* Listed records:

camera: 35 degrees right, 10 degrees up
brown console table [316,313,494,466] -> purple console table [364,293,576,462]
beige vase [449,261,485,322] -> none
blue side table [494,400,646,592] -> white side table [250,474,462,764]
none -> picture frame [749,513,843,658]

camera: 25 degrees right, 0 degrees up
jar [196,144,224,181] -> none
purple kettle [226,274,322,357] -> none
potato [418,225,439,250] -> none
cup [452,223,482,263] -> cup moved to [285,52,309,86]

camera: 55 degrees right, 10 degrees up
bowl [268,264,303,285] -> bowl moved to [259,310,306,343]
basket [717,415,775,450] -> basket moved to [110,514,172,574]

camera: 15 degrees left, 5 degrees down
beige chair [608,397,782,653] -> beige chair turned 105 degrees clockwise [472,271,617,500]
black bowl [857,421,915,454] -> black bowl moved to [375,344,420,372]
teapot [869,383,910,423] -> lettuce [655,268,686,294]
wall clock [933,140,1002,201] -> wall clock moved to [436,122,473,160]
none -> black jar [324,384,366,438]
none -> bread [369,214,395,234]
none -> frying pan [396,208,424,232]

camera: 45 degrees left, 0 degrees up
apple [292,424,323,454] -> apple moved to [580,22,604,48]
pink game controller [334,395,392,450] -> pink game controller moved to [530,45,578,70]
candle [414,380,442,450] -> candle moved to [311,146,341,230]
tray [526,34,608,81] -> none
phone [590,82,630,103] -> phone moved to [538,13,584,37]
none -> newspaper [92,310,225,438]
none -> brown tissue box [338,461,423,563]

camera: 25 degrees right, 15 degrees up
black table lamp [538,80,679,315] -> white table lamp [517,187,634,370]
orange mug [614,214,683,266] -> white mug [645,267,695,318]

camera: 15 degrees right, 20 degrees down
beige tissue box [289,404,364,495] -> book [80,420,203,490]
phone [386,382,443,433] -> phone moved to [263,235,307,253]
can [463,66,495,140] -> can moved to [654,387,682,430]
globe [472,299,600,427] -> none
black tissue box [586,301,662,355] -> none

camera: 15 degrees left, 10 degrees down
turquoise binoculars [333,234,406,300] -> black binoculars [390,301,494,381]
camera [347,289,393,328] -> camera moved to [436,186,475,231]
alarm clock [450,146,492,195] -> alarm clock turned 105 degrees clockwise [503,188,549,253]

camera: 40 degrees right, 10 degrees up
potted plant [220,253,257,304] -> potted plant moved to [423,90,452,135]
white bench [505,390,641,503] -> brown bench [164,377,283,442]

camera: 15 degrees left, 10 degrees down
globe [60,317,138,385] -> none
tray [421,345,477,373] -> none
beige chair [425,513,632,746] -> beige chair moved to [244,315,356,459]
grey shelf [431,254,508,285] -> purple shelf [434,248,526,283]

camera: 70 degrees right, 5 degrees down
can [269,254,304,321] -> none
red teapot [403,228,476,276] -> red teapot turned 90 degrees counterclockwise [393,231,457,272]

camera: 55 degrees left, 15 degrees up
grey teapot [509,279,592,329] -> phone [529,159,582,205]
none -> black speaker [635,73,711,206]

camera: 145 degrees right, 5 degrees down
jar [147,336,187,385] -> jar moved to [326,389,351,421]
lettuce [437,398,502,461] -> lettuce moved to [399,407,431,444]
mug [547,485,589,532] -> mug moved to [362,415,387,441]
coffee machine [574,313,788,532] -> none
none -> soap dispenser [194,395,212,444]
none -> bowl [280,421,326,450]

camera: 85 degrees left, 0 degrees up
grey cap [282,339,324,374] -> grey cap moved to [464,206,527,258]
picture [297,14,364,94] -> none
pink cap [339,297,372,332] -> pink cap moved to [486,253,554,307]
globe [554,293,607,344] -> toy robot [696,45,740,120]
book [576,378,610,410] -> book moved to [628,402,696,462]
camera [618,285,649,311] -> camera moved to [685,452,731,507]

* Task requirements: Give back precisely the lines above that start at the line containing "bowl [268,264,303,285] ->" and end at the line containing "camera [347,289,393,328] ->", inclusive. No other lines belong in the output.

* Task solution:
bowl [268,264,303,285] -> bowl moved to [259,310,306,343]
basket [717,415,775,450] -> basket moved to [110,514,172,574]

camera: 15 degrees left, 5 degrees down
beige chair [608,397,782,653] -> beige chair turned 105 degrees clockwise [472,271,617,500]
black bowl [857,421,915,454] -> black bowl moved to [375,344,420,372]
teapot [869,383,910,423] -> lettuce [655,268,686,294]
wall clock [933,140,1002,201] -> wall clock moved to [436,122,473,160]
none -> black jar [324,384,366,438]
none -> bread [369,214,395,234]
none -> frying pan [396,208,424,232]

camera: 45 degrees left, 0 degrees up
apple [292,424,323,454] -> apple moved to [580,22,604,48]
pink game controller [334,395,392,450] -> pink game controller moved to [530,45,578,70]
candle [414,380,442,450] -> candle moved to [311,146,341,230]
tray [526,34,608,81] -> none
phone [590,82,630,103] -> phone moved to [538,13,584,37]
none -> newspaper [92,310,225,438]
none -> brown tissue box [338,461,423,563]

camera: 25 degrees right, 15 degrees up
black table lamp [538,80,679,315] -> white table lamp [517,187,634,370]
orange mug [614,214,683,266] -> white mug [645,267,695,318]

camera: 15 degrees right, 20 degrees down
beige tissue box [289,404,364,495] -> book [80,420,203,490]
phone [386,382,443,433] -> phone moved to [263,235,307,253]
can [463,66,495,140] -> can moved to [654,387,682,430]
globe [472,299,600,427] -> none
black tissue box [586,301,662,355] -> none

camera: 15 degrees left, 10 degrees down
turquoise binoculars [333,234,406,300] -> black binoculars [390,301,494,381]
camera [347,289,393,328] -> camera moved to [436,186,475,231]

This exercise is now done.